Sanity Blues

Science is the most powerful tool in the universe, irrespective of whether it is used for good or evil. Yet public interest in ghosts, UFOs, and New Age beliefs is flourishing, so how come scientists are failing to get their message across?
Graham Connor issues a carefully worded comment on currently common perceptions and worries about wonky buildings.

Graham Connor is a physicist by qualification and a builder of spacecraft communications systems by profession. His SF activities principally began as editor of Warwick University's SF Society's zine Fusion (1977), before being involved with the early Hatfield Shoestringcons (1978-81). Through the '80s Graham could be found at a number of conventions manning the film projector, while more recently he showed himself to be a whizz with scissors and paper in laying out the early Concatenations, in-between the more serious business of enjoying Irish stout. I like science. I think the methods and practices are generally effective and produce wonderful results. For me, when science really gets going, it can instil the sort of magical amazement at the universe that I remember from childhood. I do not need any more magic, because the World is already a magical place with wonders beyond belief.

So why do people believe in ghosts and horoscopes, in tea leaves and portents? Worse, why do people believe the X-Files? Do not get me wrong, I like the X-Files. It can be fun and it can be entertaining, which is precisely what it is meant to be. It is not meant to be a coherent and lucid argument about conspiracies in US Government departments to cover the truth about UFOs or other such supposedly controversial factoids. I suspect that belief in nonsense like this is only a fraction of the real problem facing us all. We seem to be abandoning rational thought and the very concept of scientific investigation, and preferring instead a sort of hearsay and anecdotal approach to the verification of what we think of as facts. Science has provided so many astounding ideas and inventions that the existence of video recorders and televisions is mundane. Perhaps the seemingly relentless march of technological progress has reduced our sense of wonder in the technological and the natural and lead us to seek outwards into the great unknown and unknowable.

I hope not. I think instead that the scientists themselves have provided enough ammunition for all of the anti-rationalists to launch a serious if not fatal campaign against the scientific method. The problem has been around for quite a few years. How about free electricity with the advent of nuclear power, or the persistent claims and counterclaims about the link between mad cows' disease and human brain disorders. Some scientists, or politicians or their PR spin doctors, lie to us.

There are so many instances of this that I feel embarrassed about the whole mess. When I hear a statistic being bandied around, I usually try to listen to the wording very carefully, to get the real gist of it. Take smoking for instance. Whilst I would not question the overwhelming evidence on smoking being bad for the health, I question very strongly the way in which new evidence is offered to us. The fact that a person dies of a smoking-related disease does not and never has indicated that the person’s disease was actually caused by smoking. The statement says it all. Despite this, I hear news stories constantly telling me how many people died due to smoking. Rubbish. Nobody can say this, and the fact that some scientists will confirm this causes a certain distrust in me.

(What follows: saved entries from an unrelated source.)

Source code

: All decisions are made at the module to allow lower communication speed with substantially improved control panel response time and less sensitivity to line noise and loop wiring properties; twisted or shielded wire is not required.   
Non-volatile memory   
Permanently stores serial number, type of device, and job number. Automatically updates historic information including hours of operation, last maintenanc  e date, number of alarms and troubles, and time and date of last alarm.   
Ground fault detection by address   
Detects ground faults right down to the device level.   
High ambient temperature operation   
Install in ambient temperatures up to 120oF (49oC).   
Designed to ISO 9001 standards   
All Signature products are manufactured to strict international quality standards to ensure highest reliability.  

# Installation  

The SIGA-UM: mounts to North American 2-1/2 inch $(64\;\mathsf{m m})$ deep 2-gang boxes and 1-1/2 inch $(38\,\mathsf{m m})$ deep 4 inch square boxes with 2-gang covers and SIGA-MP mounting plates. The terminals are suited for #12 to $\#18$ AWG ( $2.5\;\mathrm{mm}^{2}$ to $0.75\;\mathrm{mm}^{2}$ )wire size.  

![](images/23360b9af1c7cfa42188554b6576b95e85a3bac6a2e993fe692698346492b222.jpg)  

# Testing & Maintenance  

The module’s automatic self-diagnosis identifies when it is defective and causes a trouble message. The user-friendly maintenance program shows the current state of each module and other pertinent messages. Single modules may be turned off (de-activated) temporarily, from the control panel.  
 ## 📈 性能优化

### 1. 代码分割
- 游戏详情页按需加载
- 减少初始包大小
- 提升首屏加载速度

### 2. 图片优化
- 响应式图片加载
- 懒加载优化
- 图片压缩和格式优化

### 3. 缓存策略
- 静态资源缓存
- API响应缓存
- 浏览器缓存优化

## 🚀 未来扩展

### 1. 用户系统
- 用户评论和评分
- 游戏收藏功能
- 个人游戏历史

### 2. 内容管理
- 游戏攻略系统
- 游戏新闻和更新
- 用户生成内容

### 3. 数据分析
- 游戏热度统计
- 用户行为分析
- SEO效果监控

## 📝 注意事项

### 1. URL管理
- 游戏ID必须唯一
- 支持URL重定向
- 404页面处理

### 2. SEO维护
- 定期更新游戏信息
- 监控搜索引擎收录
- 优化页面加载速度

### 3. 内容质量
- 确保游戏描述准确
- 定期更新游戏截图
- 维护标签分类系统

It is not surprising then that some people not involved in science, seeing the blatant lies spouting from seemingly well respected members of the scientific community, would resort to a simple position of disbelief. Compare this with the anecdote of Uncle Harry who smoked five hundred cigarettes a day, drank like a fish and still lived until he was two hundred. Why should you trust a scientific spokesman, a breed with a penchant for distorting the truth, when a friend known for many years swears blind that Uncle Harry existed.

The whole World seems to want to abandon rational thought, to abandon the very methods that have proven themselves so valuable in making sense of reality. Christian, Islamic and any other fundamentalisms are bad enough, but for NHS hospitals to have alternative medical approaches on the premises with zero controlled evidence of success (just Uncle Harry) is going just too far. To have a person believe in ghosts and other anecdotal phenomena is also depressing, but when TV programmes take them seriously says more about our collective viewing standards than it does about how likely it is that two women could be abducted by an alien craft, impregnated by dodgy DNA, and have the resulting offspring become viable. Well, it could happen, but in my book they are having a laugh.

There are many things that science can say a great deal about. The proof of a theory is not one of them, unless it is to say that a theory may not be proved scientifically, it may only be disproved: that is how it (science) works. So a scientific pundit saying that ‘everything about Doris Stokes (the purported spiritual medium) is fraudulent’ is himself fraudulent... Or that ‘the universe began with a Big Bang’... Or that ‘the ozone layer is being depleted as a direct result of MacDonalds cartons’... I would agree with each of the statements, but I could not say it was absolute fact. In a purist sense, nothing is. So I beg all fellow scientists and scientific pundits: ‘Be Honest!’ If you are not clear about how much evidence there is for a statement of fact, state that reservation. Because as a community, we have to get the trust of society back, and that trust depends on people being able to believe; in the past they have been let down. If we do not do this, we will all end up with pi being 3, Darwinian evolution being outgunned by Creationist drivel, and very wonky buildings.